La vejez del Abuelo ha sido dura. Además de ser viudo, tuvo que ver partir a tres de sus siete hijos. Los que quedan viven en Santo Domingo de los Tsáchilas y les hizo prometer que cuando él ya no esté se deben hacer cargo de sus adorados “muchachitos” y no separarlos.

En esa provincia, según cuenta, tenía una empresa que distribuía materiales de ferretería a los “ferreteros grandes”, pero tras el feriado bancario lo perdió todo y retornó a Guayaquil, donde nació.

El Abuelo atribuye el apodo con el que todos lo conocen a los hermanos Ricardo y Francesco Bruzzone. “Ellos me llamaban abuelito. Venían y me pedían que los lleve a las fiestas y me presentaron a sus amigos pelucones (como les dice de cariño)”.

Su jornada laboral empieza temprano y culmina de madrugada y es que como él dice: “De noche cambia mi suerte”.

Acompaña a sus nietos al colegio, luego trabaja vendiendo artículos de oficina y papelería; antes de las 17:00 recoge el carro que alquila por $ 15 diarios porque el suyo le fue robado hace seis años, y se traslada al Riocentro para movilizar a sus clientes. Solo cuando la jornada no ha sido buena acude a las salas de velación de la Junta de Beneficencia para conseguir un dinero extra y retorna a su casa a las 03:00.

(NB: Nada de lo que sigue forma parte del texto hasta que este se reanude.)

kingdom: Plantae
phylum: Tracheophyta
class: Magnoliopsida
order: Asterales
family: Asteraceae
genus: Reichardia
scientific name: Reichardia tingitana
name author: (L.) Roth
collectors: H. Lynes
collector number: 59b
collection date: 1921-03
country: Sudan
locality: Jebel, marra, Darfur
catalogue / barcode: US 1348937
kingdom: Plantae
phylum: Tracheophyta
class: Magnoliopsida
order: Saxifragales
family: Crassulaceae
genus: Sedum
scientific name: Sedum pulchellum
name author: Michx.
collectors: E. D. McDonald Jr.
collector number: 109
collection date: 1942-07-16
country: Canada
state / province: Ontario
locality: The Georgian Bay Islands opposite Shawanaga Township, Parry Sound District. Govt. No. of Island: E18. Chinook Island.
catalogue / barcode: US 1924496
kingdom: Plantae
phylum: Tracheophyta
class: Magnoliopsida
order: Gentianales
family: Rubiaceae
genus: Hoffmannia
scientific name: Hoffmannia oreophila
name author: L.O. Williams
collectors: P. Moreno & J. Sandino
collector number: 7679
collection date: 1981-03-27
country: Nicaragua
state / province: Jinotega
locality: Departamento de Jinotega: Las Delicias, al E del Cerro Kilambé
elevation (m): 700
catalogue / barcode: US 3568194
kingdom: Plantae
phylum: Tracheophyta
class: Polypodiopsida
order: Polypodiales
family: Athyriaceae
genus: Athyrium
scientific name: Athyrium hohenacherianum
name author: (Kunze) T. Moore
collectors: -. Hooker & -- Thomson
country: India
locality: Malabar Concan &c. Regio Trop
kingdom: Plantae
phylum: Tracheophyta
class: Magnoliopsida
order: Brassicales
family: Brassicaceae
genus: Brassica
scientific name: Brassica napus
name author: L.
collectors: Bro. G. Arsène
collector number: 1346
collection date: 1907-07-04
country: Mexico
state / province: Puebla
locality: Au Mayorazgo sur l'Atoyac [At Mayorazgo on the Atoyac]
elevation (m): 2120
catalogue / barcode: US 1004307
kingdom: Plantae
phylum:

“Yo no fallo nunca, a no ser que se me dañe el carro”, y si continúa en la lucha, pese al cansancio que a veces lo abate, es para alimentar a sus nietos que son su vida.

Al respecto, destaca que, desde hace tres meses, el ingeniero Luis Quiroz y su esposa, “prácticamente nos llenan la refri”. Ellos lo buscaron y ahora los nietos del Abuelo los llaman “los cónsules del cielo”.